*** Provided passage

Girls' Generation Complete Video Collection is the sixth music DVD and Blu-ray release from South Korean girl group Girls' Generation. It was released on September 26, 2012 in Japan.

History
The Blu-ray/DVD features all their music videos, Japanese, Korean and English, as well as performances from their first Japanese tour. It will be released in four versions; regular Blu-ray and DVD editions coming with a poster (first press only) and limited Blu-ray and DVD boxsets housed in a film can, including a bonus disc with interview footage of the members talking about their music videos, two deluxe booklets, playing cards, a mobile earphone jack, a ballpoint pen with a projector playing with a member's image (one randomly chosen between nine kinds), and 10 postcards. Comes in a large tin case (Diameter: 28 cm approx.). First Press Comes with Poster.

Track list

DVD 1 (Interview) [First Press edition]

DVD 2 (Japanese Ver.)

DVD 3 (Korean Ver.)

******

-- To be done --
#1 From the Girls' Generation video collection text, return the stretch from "Girls' Generation Complete" through "Comes with Poster.".
#2 In the Girls' Generation video collection text, list every item named after the word "including" in the description of the limited Blu-ray and DVD boxsets.

*** Dataset extract

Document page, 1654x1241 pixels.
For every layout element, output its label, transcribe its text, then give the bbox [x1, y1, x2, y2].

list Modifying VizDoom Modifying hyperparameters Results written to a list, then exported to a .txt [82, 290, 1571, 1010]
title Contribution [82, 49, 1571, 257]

******

-- Expected outputs --
#1
Girls' Generation Complete Video Collection is the sixth music DVD and Blu-ray release from South Korean girl group Girls' Generation. It was released on September 26, 2012 in Japan.

History
The Blu-ray/DVD features all their music videos, Japanese, Korean and English, as well as performances from their first Japanese tour. It will be released in four versions; regular Blu-ray and DVD editions coming with a poster (first press only) and limited Blu-ray and DVD boxsets housed in a film can, including a bonus disc with interview footage of the members talking about their music videos, two deluxe booklets, playing cards, a mobile earphone jack, a ballpoint pen with a projector playing with a member's image (one randomly chosen between nine kinds), and 10 postcards. Comes in a large tin case (Diameter: 28 cm approx.). First Press Comes with Poster.

#2
- a bonus disc with interview footage of the members talking about their music videos
- two deluxe booklets
- playing cards
- a mobile earphone jack
- a ballpoint pen with a projector playing with a member's image (one randomly chosen between nine kinds)
- 10 postcards